---------- READING PASSAGE

What I did thus far:

Assuming: $x,y>0$ and $(\sqrt { x } -\sqrt { y } )^2\ge 0$, I will prove that $\sqrt { xy } \le \frac { x+y }{ 2 } $

1) By expanding $(\sqrt { x } -\sqrt { y } )^2\ge 0$, we get $x-2\sqrt { xy } +y\ge 0$

2) Then, $x+y\ge 2\sqrt { xy }$

3) Then, $\frac { x+y }{ 2 } \ge \sqrt { xy } $

4) Therefore, $\sqrt { xy } \le \frac { x+y }{ 2 } $

Assuming: $x,y>0$ and $(\sqrt { x } -\sqrt { y } )^2\ge 0$, I will prove that $\frac { 2xy }{ x+y } \le \sqrt { xy } $

At this point, I get stuck. I don't know what do to prove the other side of the inequality. I also don't know if I am going about this proof the right way.

--------------------
---------- RECORDED INFORMATION

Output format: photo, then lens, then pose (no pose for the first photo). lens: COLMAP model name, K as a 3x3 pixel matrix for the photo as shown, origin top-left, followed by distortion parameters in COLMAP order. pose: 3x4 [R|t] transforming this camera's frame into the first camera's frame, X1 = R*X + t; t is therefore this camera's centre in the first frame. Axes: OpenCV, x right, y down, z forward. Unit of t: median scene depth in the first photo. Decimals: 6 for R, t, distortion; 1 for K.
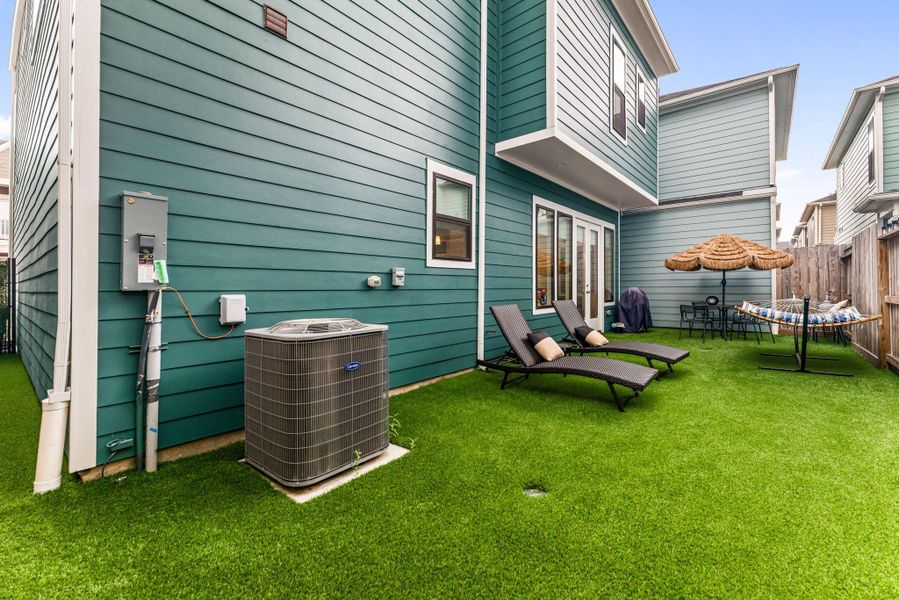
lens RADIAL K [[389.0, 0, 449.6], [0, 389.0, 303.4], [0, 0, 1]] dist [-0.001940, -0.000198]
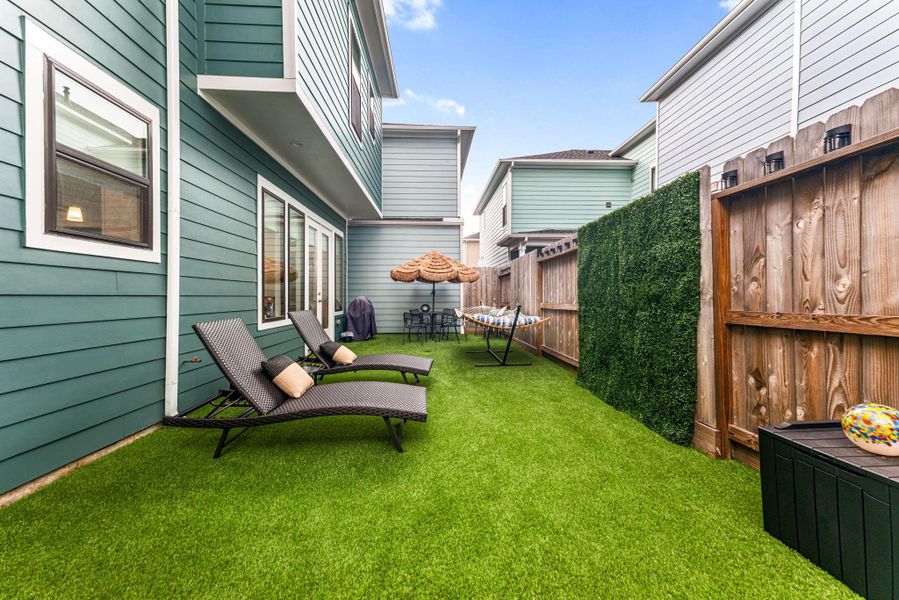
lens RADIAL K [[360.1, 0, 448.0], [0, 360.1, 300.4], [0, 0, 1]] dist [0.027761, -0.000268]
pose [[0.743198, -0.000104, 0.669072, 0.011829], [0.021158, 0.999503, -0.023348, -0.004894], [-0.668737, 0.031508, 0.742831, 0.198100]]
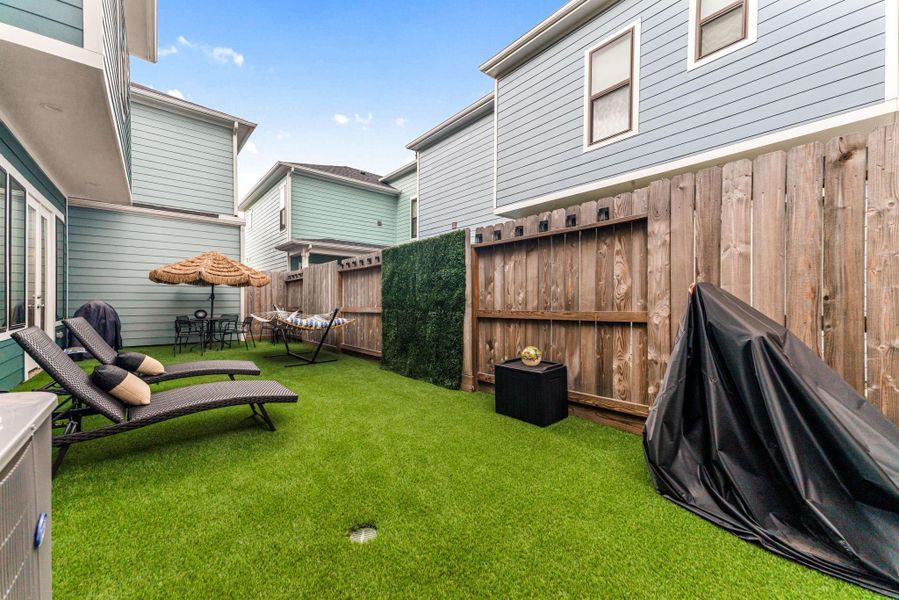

--------------------

ACTIVITY 1 » In the inequality proof, what does step 1 get by expanding $(\sqrt { x } -\sqrt { y } )^2\ge 0$?
ACTIVITY 2 » Write out every line of the camera records exactly, but leave out the pictures.
The records have nothing to do with the inequality proof.

ANSWER SECTION 1 » $x-2\sqrt { xy } +y\ge 0$

ANSWER SECTION 2 »
Output format: photo, then lens, then pose (no pose for the first photo). lens: COLMAP model name, K as a 3x3 pixel matrix for the photo as shown, origin top-left, followed by distortion parameters in COLMAP order. pose: 3x4 [R|t] transforming this camera's frame into the first camera's frame, X1 = R*X + t; t is therefore this camera's centre in the first frame. Axes: OpenCV, x right, y down, z forward. Unit of t: median scene depth in the first photo. Decimals: 6 for R, t, distortion; 1 for K.
lens RADIAL K [[389.0, 0, 449.6], [0, 389.0, 303.4], [0, 0, 1]] dist [-0.001940, -0.000198]
lens RADIAL K [[360.1, 0, 448.0], [0, 360.1, 300.4], [0, 0, 1]] dist [0.027761, -0.000268]
pose [[0.743198, -0.000104, 0.669072, 0.011829], [0.021158, 0.999503, -0.023348, -0.004894], [-0.668737, 0.031508, 0.742831, 0.198100]]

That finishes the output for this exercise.